Dataset records
● ● ● ● ●

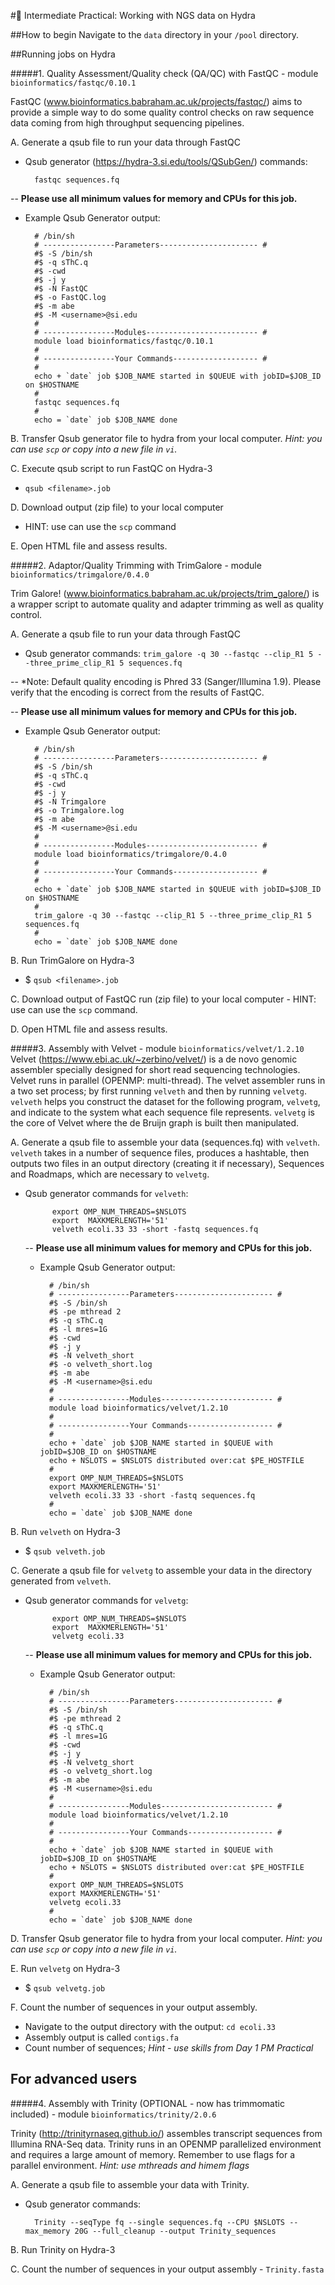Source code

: #🐙 Intermediate Practical: Working with NGS data on Hydra


##How to begin
Navigate to the `data` directory in your `/pool` directory.

##Running jobs on Hydra

#####1. Quality Assessment/Quality check (QA/QC) with FastQC - module `bioinformatics/fastqc/0.10.1`

FastQC (www.bioinformatics.babraham.ac.uk/projects/fastqc/) aims to provide a simple way to do some quality control checks on raw sequence data coming from high throughput sequencing pipelines. 
	
A. Generate a qsub file to run your data through FastQC
- Qsub generator (https://hydra-3.si.edu/tools/QSubGen/) commands:

		fastqc sequences.fq

-- **Please use all minimum values for memory and CPUs for this job.**
	
- Example Qsub Generator output:
		
		# /bin/sh
		# ----------------Parameters---------------------- #
		#$ -S /bin/sh
		#$ -q sThC.q
		#$ -cwd
		#$ -j y
		#$ -N FastQC
		#$ -o FastQC.log
		#$ -m abe
		#$ -M <username>@si.edu
		#
		# ----------------Modules------------------------- #
		module load bioinformatics/fastqc/0.10.1
		#
		# ----------------Your Commands------------------- #
		#
		echo + `date` job $JOB_NAME started in $QUEUE with jobID=$JOB_ID on $HOSTNAME
		#
		fastqc sequences.fq
		#
		echo = `date` job $JOB_NAME done

	
B. Transfer Qsub generator file to hydra from your local computer. *Hint: you can use `scp` or copy into a new file in `vi`.*

C. Execute qsub script to run FastQC on Hydra-3

- `qsub <filename>.job`
	
D.	Download output (zip file) to your local computer
		
- HINT: use can use the `scp` command
	
E. Open HTML file and assess results.
	
#####2. Adaptor/Quality Trimming with TrimGalore - module `bioinformatics/trimgalore/0.4.0`	

Trim Galore! (www.bioinformatics.babraham.ac.uk/projects/trim_galore/) is a wrapper script to automate quality and adapter trimming as well as quality control.

A. Generate a qsub file to run your data through FastQC
- Qsub generator commands: `trim_galore -q 30 --fastqc --clip_R1 5 --three_prime_clip_R1 5 sequences.fq`

-- *Note: Default quality encoding is Phred 33 (Sanger/Illumina 1.9). Please verify that the encoding is correct from the results of FastQC.

-- **Please use all minimum values for memory and CPUs for this job.**
	
- Example Qsub Generator output:
	
		# /bin/sh
		# ----------------Parameters---------------------- #
		#$ -S /bin/sh
		#$ -q sThC.q
		#$ -cwd
		#$ -j y
		#$ -N Trimgalore
		#$ -o Trimgalore.log
		#$ -m abe
		#$ -M <username>@si.edu
		#
		# ----------------Modules------------------------- #
		module load bioinformatics/trimgalore/0.4.0
		#
		# ----------------Your Commands------------------- #
		#
		echo + `date` job $JOB_NAME started in $QUEUE with jobID=$JOB_ID on $HOSTNAME
		#
		trim_galore -q 30 --fastqc --clip_R1 5 --three_prime_clip_R1 5 sequences.fq
		#
		echo = `date` job $JOB_NAME done

B. Run TrimGalore on Hydra-3

- $ `qsub <filename>.job`	

C. Download output of FastQC run (zip file) to your local computer
		- HINT: use can use the `scp` command.
	
D. Open HTML file and assess results. 
	
#####3. Assembly with Velvet - module `bioinformatics/velvet/1.2.10` 
Velvet (https://www.ebi.ac.uk/~zerbino/velvet/) is a de novo genomic assembler specially designed for short read sequencing technologies. Velvet runs in parallel (OPENMP: multi-thread). The velvet assembler runs in a two set process; by first running `velveth` and then by running `velvetg`. `velveth` helps you construct the dataset for the following program, `velvetg`, and
indicate to the system what each sequence file represents. `velvetg` is the core of Velvet where the de Bruijn graph is built then manipulated.

A. Generate a qsub file to assemble your data (sequences.fq) with `velveth`. `velveth` takes in a number of sequence files, produces a hashtable, then outputs two files in an output directory (creating it if necessary), Sequences and Roadmaps, which are necessary to `velvetg`. 

- Qsub generator commands for `velveth`:

			export OMP_NUM_THREADS=$NSLOTS
			export  MAXKMERLENGTH='51' 
			velveth ecoli.33 33 -short -fastq sequences.fq
				
	-- **Please use all minimum values for memory and CPUs for this job.**
	
	- Example Qsub Generator output:
			
			# /bin/sh 
			# ----------------Parameters---------------------- #
			#$ -S /bin/sh
			#$ -pe mthread 2
			#$ -q sThC.q
			#$ -l mres=1G
			#$ -cwd
			#$ -j y
			#$ -N velveth_short
			#$ -o velveth_short.log
			#$ -m abe
			#$ -M <username>@si.edu
			#
			# ----------------Modules------------------------- #
			module load bioinformatics/velvet/1.2.10
			#
			# ----------------Your Commands------------------- #
			#
			echo + `date` job $JOB_NAME started in $QUEUE with jobID=$JOB_ID on $HOSTNAME
			echo + NSLOTS = $NSLOTS distributed over:cat $PE_HOSTFILE
			#
			export OMP_NUM_THREADS=$NSLOTS
			export MAXKMERLENGTH='51'
			velveth ecoli.33 33 -short -fastq sequences.fq
			#
			echo = `date` job $JOB_NAME done

B. Run `velveth` on Hydra-3
	
- $ `qsub velveth.job`	

C. Generate a qsub file for `velvetg` to assemble your data in the directory generated from `velveth`. 

- Qsub generator commands for `velvetg`:
	
			export OMP_NUM_THREADS=$NSLOTS 
			export  MAXKMERLENGTH='51'
			velvetg ecoli.33
		
	-- **Please use all minimum values for memory and CPUs for this job.**
	
	- Example Qsub Generator output:
			
			# /bin/sh
			# ----------------Parameters---------------------- #
			#$ -S /bin/sh
			#$ -pe mthread 2
			#$ -q sThC.q
			#$ -l mres=1G
			#$ -cwd
			#$ -j y
			#$ -N velvetg_short
			#$ -o velvetg_short.log
			#$ -m abe
			#$ -M <username>@si.edu
			#
			# ----------------Modules------------------------- #
			module load bioinformatics/velvet/1.2.10
			#
			# ----------------Your Commands------------------- #
			#
			echo + `date` job $JOB_NAME started in $QUEUE with jobID=$JOB_ID on $HOSTNAME
			echo + NSLOTS = $NSLOTS distributed over:cat $PE_HOSTFILE
			#
			export OMP_NUM_THREADS=$NSLOTS
			export MAXKMERLENGTH='51'
			velvetg ecoli.33
			#
			echo = `date` job $JOB_NAME done
	
D. Transfer Qsub generator file to hydra from your local computer. *Hint: you can use `scp` or copy into a new file in `vi`.*

E. Run `velvetg` on Hydra-3
	
- $ `qsub velvetg.job`
	
F. Count the number of sequences in your output assembly.
	
- Navigate to the output directory with the output: `cd ecoli.33` 
- Assembly output is called `contigs.fa`
- Count number of sequences; *Hint - use skills from Day 1 PM Practical*


## For advanced users

#####4. Assembly with Trinity (OPTIONAL - now has trimmomatic included) - module `bioinformatics/trinity/2.0.6`

Trinity (http://trinityrnaseq.github.io/) assembles transcript sequences from Illumina RNA-Seq data. Trinity runs in an OPENMP parallelized environment and requires a large amount of memory. Remember to use flags for a parallel environment. *Hint: use mthreads and himem flags*
	
A. Generate a qsub file to assemble your data with Trinity. 

- Qsub generator commands:

		Trinity --seqType fq --single sequences.fq --CPU $NSLOTS --max_memory 20G --full_cleanup --output Trinity_sequences			
B. Run Trinity on Hydra-3
	
C.	Count the number of sequences in your output assembly - `Trinity.fasta`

● ● ● ● ●

Take the data above and set it down exactly, images excluded.

Source code

: #🐙 Intermediate Practical: Working with NGS data on Hydra


##How to begin
Navigate to the `data` directory in your `/pool` directory.

##Running jobs on Hydra

#####1. Quality Assessment/Quality check (QA/QC) with FastQC - module `bioinformatics/fastqc/0.10.1`

FastQC (www.bioinformatics.babraham.ac.uk/projects/fastqc/) aims to provide a simple way to do some quality control checks on raw sequence data coming from high throughput sequencing pipelines. 
	
A. Generate a qsub file to run your data through FastQC
- Qsub generator (https://hydra-3.si.edu/tools/QSubGen/) commands:

		fastqc sequences.fq

-- **Please use all minimum values for memory and CPUs for this job.**
	
- Example Qsub Generator output:
		
		# /bin/sh
		# ----------------Parameters---------------------- #
		#$ -S /bin/sh
		#$ -q sThC.q
		#$ -cwd
		#$ -j y
		#$ -N FastQC
		#$ -o FastQC.log
		#$ -m abe
		#$ -M <username>@si.edu
		#
		# ----------------Modules------------------------- #
		module load bioinformatics/fastqc/0.10.1
		#
		# ----------------Your Commands------------------- #
		#
		echo + `date` job $JOB_NAME started in $QUEUE with jobID=$JOB_ID on $HOSTNAME
		#
		fastqc sequences.fq
		#
		echo = `date` job $JOB_NAME done

	
B. Transfer Qsub generator file to hydra from your local computer. *Hint: you can use `scp` or copy into a new file in `vi`.*

C. Execute qsub script to run FastQC on Hydra-3

- `qsub <filename>.job`
	
D.	Download output (zip file) to your local computer
		
- HINT: use can use the `scp` command
	
E. Open HTML file and assess results.
	
#####2. Adaptor/Quality Trimming with TrimGalore - module `bioinformatics/trimgalore/0.4.0`	

Trim Galore! (www.bioinformatics.babraham.ac.uk/projects/trim_galore/) is a wrapper script to automate quality and adapter trimming as well as quality control.

A. Generate a qsub file to run your data through FastQC
- Qsub generator commands: `trim_galore -q 30 --fastqc --clip_R1 5 --three_prime_clip_R1 5 sequences.fq`

-- *Note: Default quality encoding is Phred 33 (Sanger/Illumina 1.9). Please verify that the encoding is correct from the results of FastQC.

-- **Please use all minimum values for memory and CPUs for this job.**
	
- Example Qsub Generator output:
	
		# /bin/sh
		# ----------------Parameters---------------------- #
		#$ -S /bin/sh
		#$ -q sThC.q
		#$ -cwd
		#$ -j y
		#$ -N Trimgalore
		#$ -o Trimgalore.log
		#$ -m abe
		#$ -M <username>@si.edu
		#
		# ----------------Modules------------------------- #
		module load bioinformatics/trimgalore/0.4.0
		#
		# ----------------Your Commands------------------- #
		#
		echo + `date` job $JOB_NAME started in $QUEUE with jobID=$JOB_ID on $HOSTNAME
		#
		trim_galore -q 30 --fastqc --clip_R1 5 --three_prime_clip_R1 5 sequences.fq
		#
		echo = `date` job $JOB_NAME done

B. Run TrimGalore on Hydra-3

- $ `qsub <filename>.job`	

C. Download output of FastQC run (zip file) to your local computer
		- HINT: use can use the `scp` command.
	
D. Open HTML file and assess results. 
	
#####3. Assembly with Velvet - module `bioinformatics/velvet/1.2.10` 
Velvet (https://www.ebi.ac.uk/~zerbino/velvet/) is a de novo genomic assembler specially designed for short read sequencing technologies. Velvet runs in parallel (OPENMP: multi-thread). The velvet assembler runs in a two set process; by first running `velveth` and then by running `velvetg`. `velveth` helps you construct the dataset for the following program, `velvetg`, and
indicate to the system what each sequence file represents. `velvetg` is the core of Velvet where the de Bruijn graph is built then manipulated.

A. Generate a qsub file to assemble your data (sequences.fq) with `velveth`. `velveth` takes in a number of sequence files, produces a hashtable, then outputs two files in an output directory (creating it if necessary), Sequences and Roadmaps, which are necessary to `velvetg`. 

- Qsub generator commands for `velveth`:

			export OMP_NUM_THREADS=$NSLOTS
			export  MAXKMERLENGTH='51' 
			velveth ecoli.33 33 -short -fastq sequences.fq
				
	-- **Please use all minimum values for memory and CPUs for this job.**
	
	- Example Qsub Generator output:
			
			# /bin/sh 
			# ----------------Parameters---------------------- #
			#$ -S /bin/sh
			#$ -pe mthread 2
			#$ -q sThC.q
			#$ -l mres=1G
			#$ -cwd
			#$ -j y
			#$ -N velveth_short
			#$ -o velveth_short.log
			#$ -m abe
			#$ -M <username>@si.edu
			#
			# ----------------Modules------------------------- #
			module load bioinformatics/velvet/1.2.10
			#
			# ----------------Your Commands------------------- #
			#
			echo + `date` job $JOB_NAME started in $QUEUE with jobID=$JOB_ID on $HOSTNAME
			echo + NSLOTS = $NSLOTS distributed over:cat $PE_HOSTFILE
			#
			export OMP_NUM_THREADS=$NSLOTS
			export MAXKMERLENGTH='51'
			velveth ecoli.33 33 -short -fastq sequences.fq
			#
			echo = `date` job $JOB_NAME done

B. Run `velveth` on Hydra-3
	
- $ `qsub velveth.job`	

C. Generate a qsub file for `velvetg` to assemble your data in the directory generated from `velveth`. 

- Qsub generator commands for `velvetg`:
	
			export OMP_NUM_THREADS=$NSLOTS 
			export  MAXKMERLENGTH='51'
			velvetg ecoli.33
		
	-- **Please use all minimum values for memory and CPUs for this job.**
	
	- Example Qsub Generator output:
			
			# /bin/sh
			# ----------------Parameters---------------------- #
			#$ -S /bin/sh
			#$ -pe mthread 2
			#$ -q sThC.q
			#$ -l mres=1G
			#$ -cwd
			#$ -j y
			#$ -N velvetg_short
			#$ -o velvetg_short.log
			#$ -m abe
			#$ -M <username>@si.edu
			#
			# ----------------Modules------------------------- #
			module load bioinformatics/velvet/1.2.10
			#
			# ----------------Your Commands------------------- #
			#
			echo + `date` job $JOB_NAME started in $QUEUE with jobID=$JOB_ID on $HOSTNAME
			echo + NSLOTS = $NSLOTS distributed over:cat $PE_HOSTFILE
			#
			export OMP_NUM_THREADS=$NSLOTS
			export MAXKMERLENGTH='51'
			velvetg ecoli.33
			#
			echo = `date` job $JOB_NAME done
	
D. Transfer Qsub generator file to hydra from your local computer. *Hint: you can use `scp` or copy into a new file in `vi`.*

E. Run `velvetg` on Hydra-3
	
- $ `qsub velvetg.job`
	
F. Count the number of sequences in your output assembly.
	
- Navigate to the output directory with the output: `cd ecoli.33` 
- Assembly output is called `contigs.fa`
- Count number of sequences; *Hint - use skills from Day 1 PM Practical*


## For advanced users

#####4. Assembly with Trinity (OPTIONAL - now has trimmomatic included) - module `bioinformatics/trinity/2.0.6`

Trinity (http://trinityrnaseq.github.io/) assembles transcript sequences from Illumina RNA-Seq data. Trinity runs in an OPENMP parallelized environment and requires a large amount of memory. Remember to use flags for a parallel environment. *Hint: use mthreads and himem flags*
	
A. Generate a qsub file to assemble your data with Trinity. 

- Qsub generator commands:

		Trinity --seqType fq --single sequences.fq --CPU $NSLOTS --max_memory 20G --full_cleanup --output Trinity_sequences			
B. Run Trinity on Hydra-3
	
C.	Count the number of sequences in your output assembly - `Trinity.fasta`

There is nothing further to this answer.